自分のWILLを中心に越境する

越境人材への期待が高まる中で、「私」を中心に始める「これからの越境」塩瀬隆之(しおせ・たかゆき)
京都大学総合博物館 准教授
京都大学工学部精密工学科卒業。京都大学大学院工学研究科修了。機械学習による熟練技能伝承システムの研究で博士(工学)。ATR知能ロボティクス研究所併任ほか。経済産業省産業技術政策課 課長補佐(技術戦略)を経て2014年7月より京都大学総合博物館准教授に復職。NHK E テレ「カガクノミカタ」番組制作委員。経済産業省産業構造審議会イノベーション小委員会委員・若手WG座長、2025年大阪・関西万博政府日本館基本構想有識者ほか。平成29年度文部科学大臣表彰・科学技術賞(理解増進部門)ほか受賞多数。著書に『問いのデザイン』『インクルーシブデザイン』(ともに学芸出版社)ほか。

塩瀬:越境にチャレンジする人たちが「どう方向性を選ぼうか」というときに、原田さんや小沼さんが気にしていることって、どんなことですか?

原田:僕らの場合、前提として越境先は送り出す企業ではなくて、本人に選んでもらいます。そのためにまずは行き先を決める前の研修で「自分自身のWILLは何か」を10時間ぐらいかけて突き詰めるんですよ。というのも企業の中にいるとやっぱり、その企業のミッションやビジョンの圧力みたいなものがあって、それがさも自分のWILLであるかのように思い込んでしまうことが多いからです。でも実は、そんなわけはないんですね。

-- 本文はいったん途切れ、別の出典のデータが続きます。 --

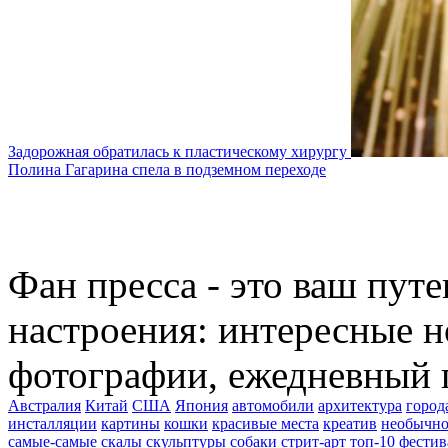
Задорожная обратилась к пластическому хирургу
Полина Гагарина спела в подземном переходе
Фан пресса - это ваш пут
настроения: интересные н
фотографии, ежедневный 
Австралия
Китай
США
Япония
автомобили
архитектура
город
инсталляции
картины
кошки
красивые места
креатив
необычно
самые-самые
скалы
скульптуры
собаки
стрит-арт
топ-10
фестив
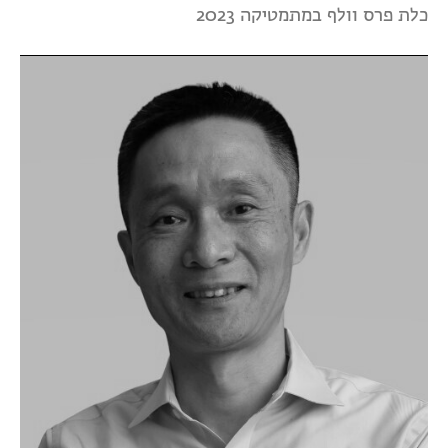
כלת פרס וולף במתמטיקה 2023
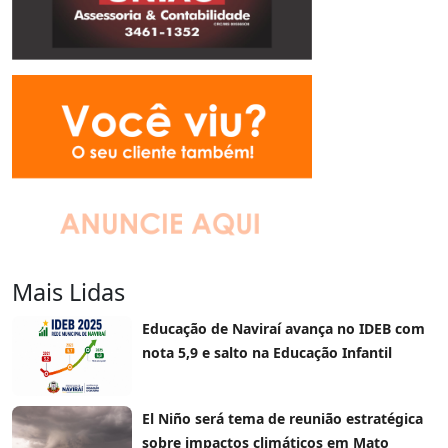
Mais Lidas
Educação de Naviraí avança no IDEB com
nota 5,9 e salto na Educação Infantil
El Niño será tema de reunião estratégica
sobre impactos climáticos em Mato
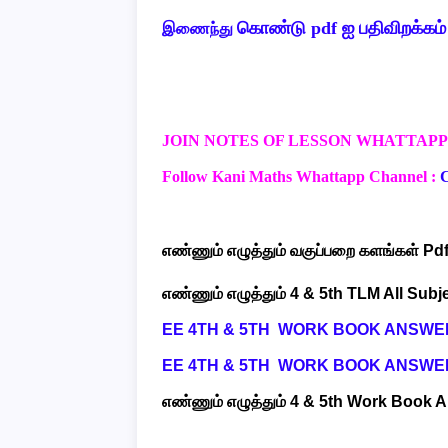
கொண்டு pdf ஐ பதிவிறக்கம்
இணைந்து
JOIN NOTES OF LESSON WHATTAPP
Follow Kani Maths Whattapp Channel :
எண்ணும் எழுத்தும் வகுப்பறை களங்கள்
Pdf
எண்ணும் எழுத்தும் 4 & 5th TLM All Subj
EE 4TH & 5TH WORK BOOK ANSWE
EE 4TH & 5TH WORK BOOK ANSWE
எண்ணும் எழுத்தும் 4 & 5th Work Book 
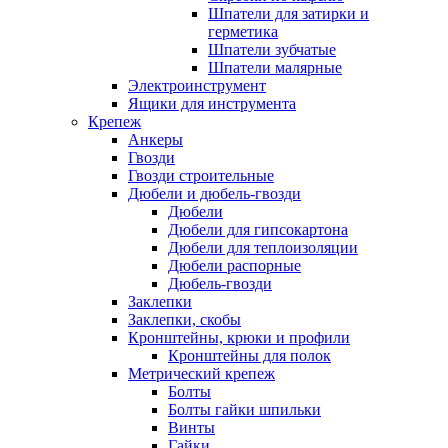
Шпатели для затирки и
герметика
Шпатели зубчатые
Шпатели малярные
Электроинструмент
Ящики для инструмента
Крепеж
Анкеры
Гвозди
Гвозди строительные
Дюбели и дюбель-гвозди
Дюбели
Дюбели для гипсокартона
Дюбели для теплоизоляции
Дюбели распорные
Дюбель-гвозди
Заклепки
Заклепки, скобы
Кронштейны, крюки и профили
Кронштейны для полок
Метрический крепеж
Болты
Болты гайки шпильки
Винты
Гайки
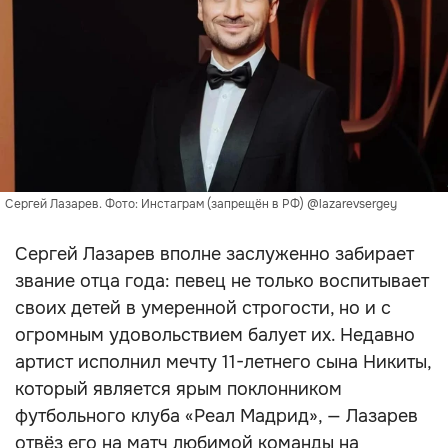
Сергей Лазарев. Фото: Инстаграм (запрещён в РФ) @lazarevsergey
Сергей Лазарев вполне заслуженно забирает
звание отца года: певец не только воспитывает
своих детей в умеренной строгости, но и с
огромным удовольствием балует их. Недавно
артист исполнил мечту 11-летнего сына Никиты,
который является ярым поклонником
футбольного клуба «Реал Мадрид», — Лазарев
отвёз его на матч любимой команды на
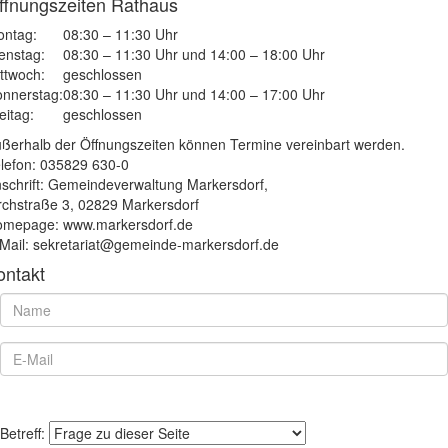
ffnungszeiten Rathaus
ntag:
08:30 – 11:30 Uhr
enstag:
08:30 – 11:30 Uhr und 14:00 – 18:00 Uhr
ttwoch:
geschlossen
nnerstag:
08:30 – 11:30 Uhr und 14:00 – 17:00 Uhr
eitag:
geschlossen
ßerhalb der Öffnungszeiten können Termine vereinbart werden.
lefon: 035829 630-0
schrift: Gemeindeverwaltung Markersdorf,
rchstraße 3, 02829 Markersdorf
mepage: www.markersdorf.de
Mail: sekretariat@gemeinde-markersdorf.de
ontakt
Betreff:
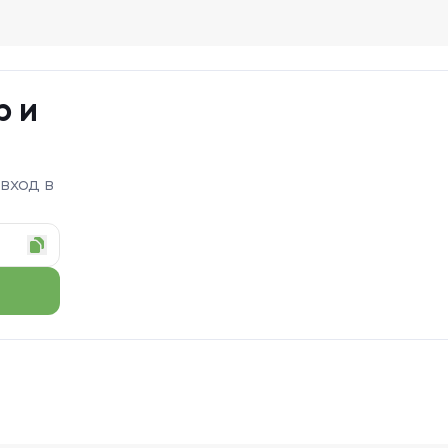
р и
 вход в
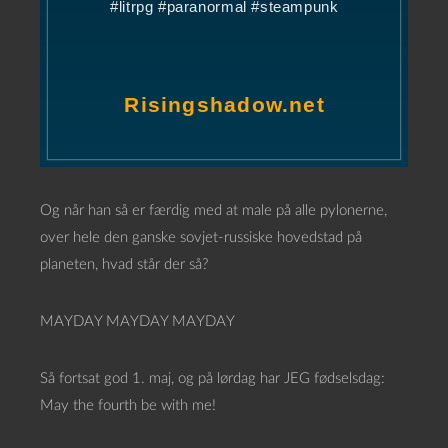
Og når han så er færdig med at male på alle pylonerne,
over hele den ganske sovjet-russiske hovedstad på
planeten, hvad står der så?
MAYDAY MAYDAY MAYDAY
Så fortsat god 1. maj, og på lørdag har JEG fødselsdag:
May the fourth be with me!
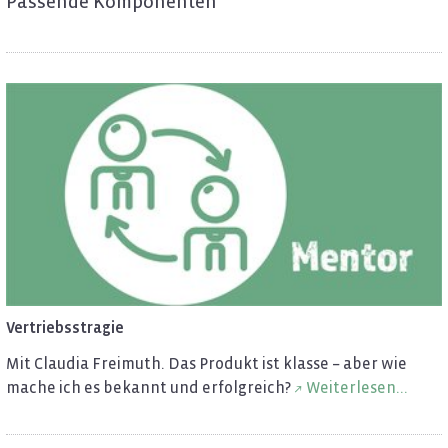
Pas­sen­de Kom­po­nen­ten
Ver­triebss­tra­gie
Mit Clau­dia Frei­muth. Das Pro­dukt ist klas­se – aber wie
mache ich es be­kannt und er­folg­reich?
Wei­ter­le­sen...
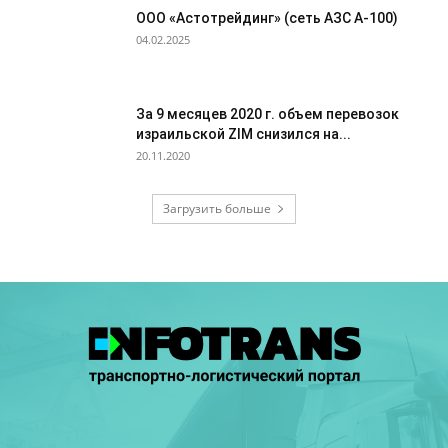
ООО «Астотрейдинг» (сеть АЗС А-100)
04.02.2025
За 9 месяцев 2020 г. объем перевозок
израильской ZIM снизился на...
20.11.2020
Загрузить больше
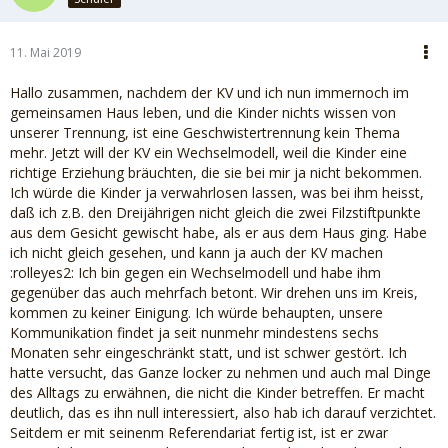
11. Mai 2019
Hallo zusammen, nachdem der KV und ich nun immernoch im
gemeinsamen Haus leben, und die Kinder nichts wissen von
unserer Trennung, ist eine Geschwistertrennung kein Thema
mehr. Jetzt will der KV ein Wechselmodell, weil die Kinder eine
richtige Erziehung bräuchten, die sie bei mir ja nicht bekommen.
Ich würde die Kinder ja verwahrlosen lassen, was bei ihm heisst,
daß ich z.B. den Dreijährigen nicht gleich die zwei Filzstiftpunkte
aus dem Gesicht gewischt habe, als er aus dem Haus ging. Habe
ich nicht gleich gesehen, und kann ja auch der KV machen
:rolleyes2: Ich bin gegen ein Wechselmodell und habe ihm
gegenüber das auch mehrfach betont. Wir drehen uns im Kreis,
kommen zu keiner Einigung. Ich würde behaupten, unsere
Kommunikation findet ja seit nunmehr mindestens sechs
Monaten sehr eingeschränkt statt, und ist schwer gestört. Ich
hatte versucht, das Ganze locker zu nehmen und auch mal Dinge
des Alltags zu erwähnen, die nicht die Kinder betreffen. Er macht
deutlich, das es ihn null interessiert, also hab ich darauf verzichtet.
Seitdem er mit seinenm Referendariat fertig ist, ist er zwar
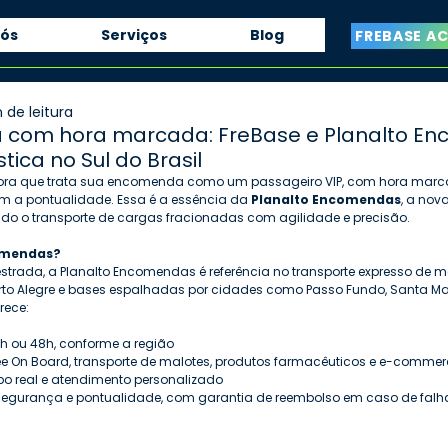
nós
Serviços
Blog
FREBASE A
 de leitura
com hora marcada: FreBase e Planalto E
tica no Sul do Brasil
ra que trata sua encomenda como um passageiro VIP, com hora marcad
 a pontualidade. Essa é a essência da 
Planalto Encomendas
, a nov
ndo o transporte de cargas fracionadas com agilidade e precisão.
omendas?
trada, a Planalto Encomendas é referência no transporte expresso de m
rto Alegre e bases espalhadas por cidades como Passo Fundo, Santa Mar
rece:
4h ou 48h, conforme a região
 On Board, transporte de malotes, produtos farmacêuticos e e-commer
 real e atendimento personalizado
gurança e pontualidade, com garantia de reembolso em caso de falh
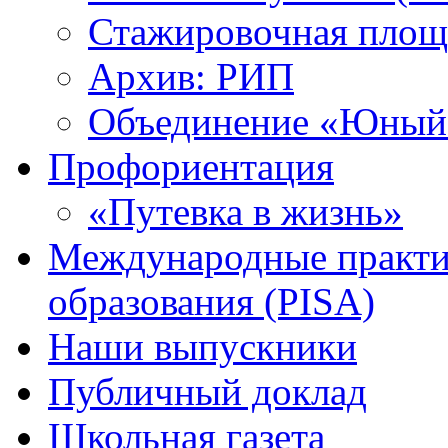
Стажировочная площ
Архив: РИП
Объединение «Юный 
Профориентация
«Путевка в жизнь»
Международные практик
образования (PISA)
Наши выпускники
Публичный доклад
Школьная газета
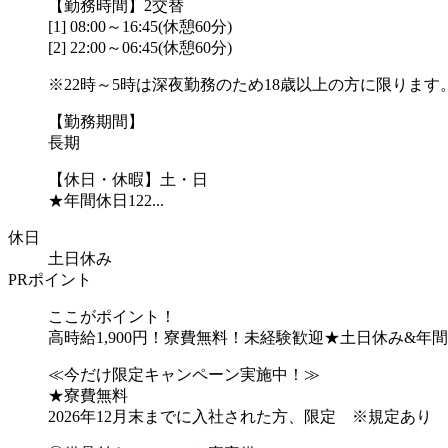
【勤務時間】2交替
[1] 08:00～16:45(休憩60分)
[2] 22:00～06:45(休憩60分)
※22時～5時は深夜勤務のため18歳以上の方に限ります
【勤務期間】
長期
【休日・休暇】土・日
★年間休日122...
休日
土日休み
PRポイント
ここがポイント！
高時給1,900円！寮費無料！未経験歓迎★土日休み&年間
≪今だけ限定キャンペーン実施中！≫
★寮費無料
2026年12月末までに入社された方、限定 ※規定あり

 だから思い込みのWILLは1回ひっぺがして、自分のWILLというものを用意してもらうんです。それから「自分が共感できるのはどんな経営者だろう?」とか「自分が関わりたいと思う事業ってどんなものだろう?」というようなことを深掘りしていきます。これって正能さんに比較的近いと思うんです。

 外に越境していくときって、実はその前段階で「自分が大切にするものは何なのか」を、じっくり見つめることが大切なんだと思いますね。

塩瀬:なるほど。チャット質問で「派遣元と派遣先とで価値観や言葉がずれているときに、どうしていますか?」というのがでてきましたが、もし共通言語がなかったらどのように進めていくのでしょうか?

原田:僕らはメンターがずっと伴走していて、第三者的にコミュニケーションもサポートしたりします。ただそうは言っても、移籍先の相手とは自分自身でちゃんと対話をしてもらいます。

 そして受け入れるベンチャー企業側も、仲間だと思って受け入れてくれるんですね。なので、本当に心からダメ出しをしたりとか、本当にぶつかって喧嘩をしたりとか。そんなことがちゃんと起こっていれば、逆にそこはわかりあえるのかなという気がします。

塩瀬:小沼さんにも聞いてみたいのですが、チャットで「社内越境はしているのですが、社外越境もしたほうがいいでしょうか?」というのがあります。小沼さんが「小さな越境」を増やしたほうがいいと思っている中で、改めて「大きな越境」の意義ってなんでしょう?

小沼:そうですね、まず前提として、自分がやりたいことの方向へ向かっていくのは僕も大賛成です。自分がワクワクする方向だとか、こうだと思っている方向に行かないっていうのは、もったいないと思いますし。自分がやりたいことをやっているべきです。なのでクロスフィールズでも、越境するときには必ず「本人が納得しているかどうか」を大事にしています。

 だから「社内でもっとやりたい」と思っているなら社内でやればいいし、「社外に出たい」なら社外がいいっていう。それが今の質問に対する答えかなと思います。

 じゃあなんで最近は「小さな越境」のほうを結構大事にしているのかというと、「小さい越境」って今いる場所との距離が近かったりして、接続のしやすさがあると思うんですよね。

 越境の価値は、行った後に、帰ってくるところにあると思います。全然違う越境先で刺激を受けたままで終わるよりも、越境元の周囲の人たちとどうやって刺激を共有できるかというのが大事なんです。そうすると「小さい越境」のほうが、成功体験になりやすいかもしれませんよね。

 だから「大きい越境」ばかりして社内と距離ができてしまっている人には、逆に「小さい越境」をしていく大事さもあるよ、と知ってもらいたいです。